What is a CFD?
What is a CFD?
The term CFD stands for Contract For Difference. This is a contract to exchange the difference in value of a financial instrument (the underlying market) between the time at which the contract is opened and the time it is closed.
Definition: what is a CFD?
What this means is that you select the market you want to trade but rather than making the full physical purchase (or sale) you open a CFD with us instead.
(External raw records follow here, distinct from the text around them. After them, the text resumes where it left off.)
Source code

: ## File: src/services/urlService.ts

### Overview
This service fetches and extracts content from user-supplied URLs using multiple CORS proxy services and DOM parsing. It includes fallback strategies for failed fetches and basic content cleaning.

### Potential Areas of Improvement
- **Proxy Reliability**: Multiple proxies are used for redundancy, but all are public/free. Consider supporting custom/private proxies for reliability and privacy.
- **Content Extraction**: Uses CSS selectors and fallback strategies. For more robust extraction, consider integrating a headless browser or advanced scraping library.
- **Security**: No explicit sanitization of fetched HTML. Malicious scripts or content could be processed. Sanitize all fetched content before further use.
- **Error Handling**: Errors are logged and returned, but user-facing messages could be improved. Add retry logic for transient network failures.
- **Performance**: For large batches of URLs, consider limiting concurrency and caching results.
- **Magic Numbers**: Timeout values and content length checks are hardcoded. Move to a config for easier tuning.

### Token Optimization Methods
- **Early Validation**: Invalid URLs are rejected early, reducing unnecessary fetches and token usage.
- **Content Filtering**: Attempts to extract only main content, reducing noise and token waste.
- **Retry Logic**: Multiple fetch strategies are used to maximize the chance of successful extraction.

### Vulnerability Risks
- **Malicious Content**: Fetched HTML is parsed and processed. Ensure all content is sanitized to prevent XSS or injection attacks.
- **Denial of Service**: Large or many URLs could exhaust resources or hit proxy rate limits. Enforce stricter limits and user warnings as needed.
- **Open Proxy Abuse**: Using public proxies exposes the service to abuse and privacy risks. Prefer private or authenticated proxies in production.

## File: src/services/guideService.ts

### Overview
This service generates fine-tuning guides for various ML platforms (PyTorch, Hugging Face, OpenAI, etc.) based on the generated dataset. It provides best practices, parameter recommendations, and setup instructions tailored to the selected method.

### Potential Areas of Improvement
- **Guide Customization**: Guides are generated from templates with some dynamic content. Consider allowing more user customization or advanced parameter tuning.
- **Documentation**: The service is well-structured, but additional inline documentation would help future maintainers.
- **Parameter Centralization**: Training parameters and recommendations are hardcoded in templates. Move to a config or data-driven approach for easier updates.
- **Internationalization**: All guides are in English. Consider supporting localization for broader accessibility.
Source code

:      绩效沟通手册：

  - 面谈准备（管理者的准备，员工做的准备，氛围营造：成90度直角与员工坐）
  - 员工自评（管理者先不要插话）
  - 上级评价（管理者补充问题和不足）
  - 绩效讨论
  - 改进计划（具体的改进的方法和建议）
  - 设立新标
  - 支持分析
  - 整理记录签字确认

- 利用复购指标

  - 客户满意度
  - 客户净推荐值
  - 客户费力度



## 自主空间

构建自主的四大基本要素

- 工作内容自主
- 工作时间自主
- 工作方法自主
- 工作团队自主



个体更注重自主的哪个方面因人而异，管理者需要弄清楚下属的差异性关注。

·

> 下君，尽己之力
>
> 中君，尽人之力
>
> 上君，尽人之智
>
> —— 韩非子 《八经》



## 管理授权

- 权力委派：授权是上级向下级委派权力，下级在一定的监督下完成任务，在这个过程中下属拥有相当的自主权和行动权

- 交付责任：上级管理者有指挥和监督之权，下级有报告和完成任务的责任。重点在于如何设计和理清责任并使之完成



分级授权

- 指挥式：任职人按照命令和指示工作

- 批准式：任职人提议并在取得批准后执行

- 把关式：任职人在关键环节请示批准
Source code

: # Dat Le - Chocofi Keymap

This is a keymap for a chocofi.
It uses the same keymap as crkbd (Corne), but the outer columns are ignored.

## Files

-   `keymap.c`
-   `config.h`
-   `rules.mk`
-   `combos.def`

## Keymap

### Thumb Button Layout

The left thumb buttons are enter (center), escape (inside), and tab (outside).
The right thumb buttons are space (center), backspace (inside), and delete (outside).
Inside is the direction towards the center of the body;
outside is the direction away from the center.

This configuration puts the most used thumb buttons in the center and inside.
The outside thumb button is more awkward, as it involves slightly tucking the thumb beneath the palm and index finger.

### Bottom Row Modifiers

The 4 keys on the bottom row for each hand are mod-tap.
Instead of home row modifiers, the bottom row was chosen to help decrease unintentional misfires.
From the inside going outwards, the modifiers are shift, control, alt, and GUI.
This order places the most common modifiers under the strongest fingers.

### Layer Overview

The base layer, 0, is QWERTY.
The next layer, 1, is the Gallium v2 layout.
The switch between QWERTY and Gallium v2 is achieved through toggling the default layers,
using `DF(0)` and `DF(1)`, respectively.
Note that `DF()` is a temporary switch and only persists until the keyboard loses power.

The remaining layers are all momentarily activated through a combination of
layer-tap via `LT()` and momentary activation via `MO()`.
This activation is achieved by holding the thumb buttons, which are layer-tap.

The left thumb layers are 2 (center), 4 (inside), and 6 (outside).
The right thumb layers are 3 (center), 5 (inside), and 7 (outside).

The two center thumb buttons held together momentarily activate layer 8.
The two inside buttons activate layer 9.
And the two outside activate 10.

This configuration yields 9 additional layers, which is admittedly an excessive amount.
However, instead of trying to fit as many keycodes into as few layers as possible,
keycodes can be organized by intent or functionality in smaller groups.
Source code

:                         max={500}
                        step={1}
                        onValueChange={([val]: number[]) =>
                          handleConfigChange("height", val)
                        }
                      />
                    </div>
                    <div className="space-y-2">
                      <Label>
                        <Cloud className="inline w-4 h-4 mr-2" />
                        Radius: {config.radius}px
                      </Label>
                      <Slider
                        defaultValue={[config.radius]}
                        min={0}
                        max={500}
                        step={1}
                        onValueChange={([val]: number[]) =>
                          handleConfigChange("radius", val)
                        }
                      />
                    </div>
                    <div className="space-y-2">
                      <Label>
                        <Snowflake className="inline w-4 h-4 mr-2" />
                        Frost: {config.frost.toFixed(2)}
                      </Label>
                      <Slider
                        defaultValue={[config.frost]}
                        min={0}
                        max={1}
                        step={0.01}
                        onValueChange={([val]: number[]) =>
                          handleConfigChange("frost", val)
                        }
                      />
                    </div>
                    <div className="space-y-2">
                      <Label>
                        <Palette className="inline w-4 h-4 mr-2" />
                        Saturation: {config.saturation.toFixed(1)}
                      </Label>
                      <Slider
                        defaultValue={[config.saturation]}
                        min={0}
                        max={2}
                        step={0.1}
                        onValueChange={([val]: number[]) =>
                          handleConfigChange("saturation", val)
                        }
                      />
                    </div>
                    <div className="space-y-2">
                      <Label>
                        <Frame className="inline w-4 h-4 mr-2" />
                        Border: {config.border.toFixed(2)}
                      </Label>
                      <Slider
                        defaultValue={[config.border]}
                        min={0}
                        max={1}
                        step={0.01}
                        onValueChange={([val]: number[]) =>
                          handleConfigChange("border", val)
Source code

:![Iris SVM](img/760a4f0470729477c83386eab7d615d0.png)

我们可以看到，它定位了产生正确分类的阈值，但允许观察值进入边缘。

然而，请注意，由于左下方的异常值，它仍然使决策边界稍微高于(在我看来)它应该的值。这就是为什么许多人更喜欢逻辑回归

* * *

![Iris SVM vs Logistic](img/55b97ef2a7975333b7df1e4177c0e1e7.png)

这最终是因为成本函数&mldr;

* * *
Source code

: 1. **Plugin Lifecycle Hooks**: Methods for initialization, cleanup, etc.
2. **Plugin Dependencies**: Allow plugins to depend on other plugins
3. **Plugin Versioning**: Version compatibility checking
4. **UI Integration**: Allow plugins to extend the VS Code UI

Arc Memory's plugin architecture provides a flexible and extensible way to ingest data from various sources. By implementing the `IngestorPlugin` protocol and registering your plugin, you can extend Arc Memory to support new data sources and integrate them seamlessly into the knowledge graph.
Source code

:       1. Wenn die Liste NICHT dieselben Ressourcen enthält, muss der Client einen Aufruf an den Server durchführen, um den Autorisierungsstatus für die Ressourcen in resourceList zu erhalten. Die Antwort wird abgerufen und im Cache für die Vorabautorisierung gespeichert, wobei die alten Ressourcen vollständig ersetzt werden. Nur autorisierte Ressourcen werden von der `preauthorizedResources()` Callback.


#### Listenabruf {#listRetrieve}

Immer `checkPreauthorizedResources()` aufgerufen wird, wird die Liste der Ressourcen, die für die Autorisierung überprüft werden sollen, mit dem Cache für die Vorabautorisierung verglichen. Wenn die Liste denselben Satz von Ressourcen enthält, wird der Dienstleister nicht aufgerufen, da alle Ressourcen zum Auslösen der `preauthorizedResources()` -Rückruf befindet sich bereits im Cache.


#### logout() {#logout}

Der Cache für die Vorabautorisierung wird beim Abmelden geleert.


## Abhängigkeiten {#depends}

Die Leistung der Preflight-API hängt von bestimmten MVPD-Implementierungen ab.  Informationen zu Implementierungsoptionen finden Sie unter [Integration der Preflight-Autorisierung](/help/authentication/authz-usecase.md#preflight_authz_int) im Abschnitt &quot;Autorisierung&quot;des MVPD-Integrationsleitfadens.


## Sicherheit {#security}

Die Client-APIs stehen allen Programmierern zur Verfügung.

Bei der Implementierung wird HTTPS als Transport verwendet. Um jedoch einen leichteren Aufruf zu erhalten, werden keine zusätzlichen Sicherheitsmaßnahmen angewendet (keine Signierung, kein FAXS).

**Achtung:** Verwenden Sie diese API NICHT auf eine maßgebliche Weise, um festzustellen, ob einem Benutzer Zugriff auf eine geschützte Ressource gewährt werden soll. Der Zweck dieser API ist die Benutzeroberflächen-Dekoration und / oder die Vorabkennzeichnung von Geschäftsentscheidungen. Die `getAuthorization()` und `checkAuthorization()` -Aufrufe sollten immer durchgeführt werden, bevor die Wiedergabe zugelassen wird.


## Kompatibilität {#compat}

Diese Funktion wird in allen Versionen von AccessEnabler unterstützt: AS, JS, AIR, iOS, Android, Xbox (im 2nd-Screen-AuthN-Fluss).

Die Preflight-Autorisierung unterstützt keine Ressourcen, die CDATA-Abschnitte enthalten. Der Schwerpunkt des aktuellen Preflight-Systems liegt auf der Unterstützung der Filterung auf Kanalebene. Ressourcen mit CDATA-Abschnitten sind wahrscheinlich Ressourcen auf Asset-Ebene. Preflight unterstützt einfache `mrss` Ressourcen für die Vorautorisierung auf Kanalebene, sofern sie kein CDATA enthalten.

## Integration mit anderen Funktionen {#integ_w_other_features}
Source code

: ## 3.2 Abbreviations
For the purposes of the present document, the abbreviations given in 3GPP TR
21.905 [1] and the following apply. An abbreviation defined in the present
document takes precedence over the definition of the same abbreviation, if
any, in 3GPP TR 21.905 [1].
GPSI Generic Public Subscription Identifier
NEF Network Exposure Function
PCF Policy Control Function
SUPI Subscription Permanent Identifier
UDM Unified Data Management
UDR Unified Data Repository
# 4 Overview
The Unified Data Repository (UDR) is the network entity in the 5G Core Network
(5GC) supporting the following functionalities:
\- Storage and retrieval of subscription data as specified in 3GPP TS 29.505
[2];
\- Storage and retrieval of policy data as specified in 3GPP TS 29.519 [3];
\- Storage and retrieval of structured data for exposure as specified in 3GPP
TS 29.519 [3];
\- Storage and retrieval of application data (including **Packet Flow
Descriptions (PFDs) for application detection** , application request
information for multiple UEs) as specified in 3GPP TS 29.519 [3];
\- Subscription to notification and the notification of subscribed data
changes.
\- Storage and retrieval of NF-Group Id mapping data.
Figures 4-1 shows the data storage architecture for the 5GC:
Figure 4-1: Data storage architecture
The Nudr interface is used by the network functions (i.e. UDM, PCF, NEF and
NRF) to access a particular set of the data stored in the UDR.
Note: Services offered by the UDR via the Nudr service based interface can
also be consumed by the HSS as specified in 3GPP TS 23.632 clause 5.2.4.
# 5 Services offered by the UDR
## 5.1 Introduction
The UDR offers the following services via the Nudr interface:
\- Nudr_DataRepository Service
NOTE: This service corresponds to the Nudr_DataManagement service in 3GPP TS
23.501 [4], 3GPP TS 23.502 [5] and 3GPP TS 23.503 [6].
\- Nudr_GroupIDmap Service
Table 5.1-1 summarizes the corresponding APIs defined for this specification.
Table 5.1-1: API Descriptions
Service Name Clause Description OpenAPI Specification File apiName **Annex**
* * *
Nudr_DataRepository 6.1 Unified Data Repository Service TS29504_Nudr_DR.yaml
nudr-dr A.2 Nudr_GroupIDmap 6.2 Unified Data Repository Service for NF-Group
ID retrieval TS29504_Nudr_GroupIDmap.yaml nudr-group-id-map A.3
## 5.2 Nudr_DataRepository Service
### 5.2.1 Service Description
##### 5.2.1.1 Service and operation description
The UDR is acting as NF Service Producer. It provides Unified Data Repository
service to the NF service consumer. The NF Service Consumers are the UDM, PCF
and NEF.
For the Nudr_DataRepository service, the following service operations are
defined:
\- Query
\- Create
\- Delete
This contract will replicate the profit and loss of your intended purchase (or sale).
CFDs are fast growing in popularity as a flexible alternative to traditional share trading, giving you a greater degree of leverage on your investment capital.
How a CFD works
Say you want to buy 1000 shares in BP. You could buy these shares through a stockbroker, paying the full value of these shares (1000 x the current market offer price of BP) plus a commission to the stockbroker.
Alternatively, with InterTrader.com you could buy 1000 CFDs in BP (at our quoted price). To open this contract you would have to supply a margin deposit to cover any potential downside.
Selling shares through a CFD provider is easy. You just open your contract to go short rather than long, at our bid price. For this reason CFDs are often used by clients who want to hedge an existing investment portfolio.
Although originally devised for equity trading, CFDs are also used to trade the major indices, FX and energy contracts. Our CFD service covers a wide range of market types matching the scope of our spread betting service. As with our equity markets, the charge for all our non-equity contracts is built into the dealing spread.
A CFD is a flexible investment vehicle. For contracts that don't have an expiry, you decide exactly when you want to close your position and realise your profit or loss.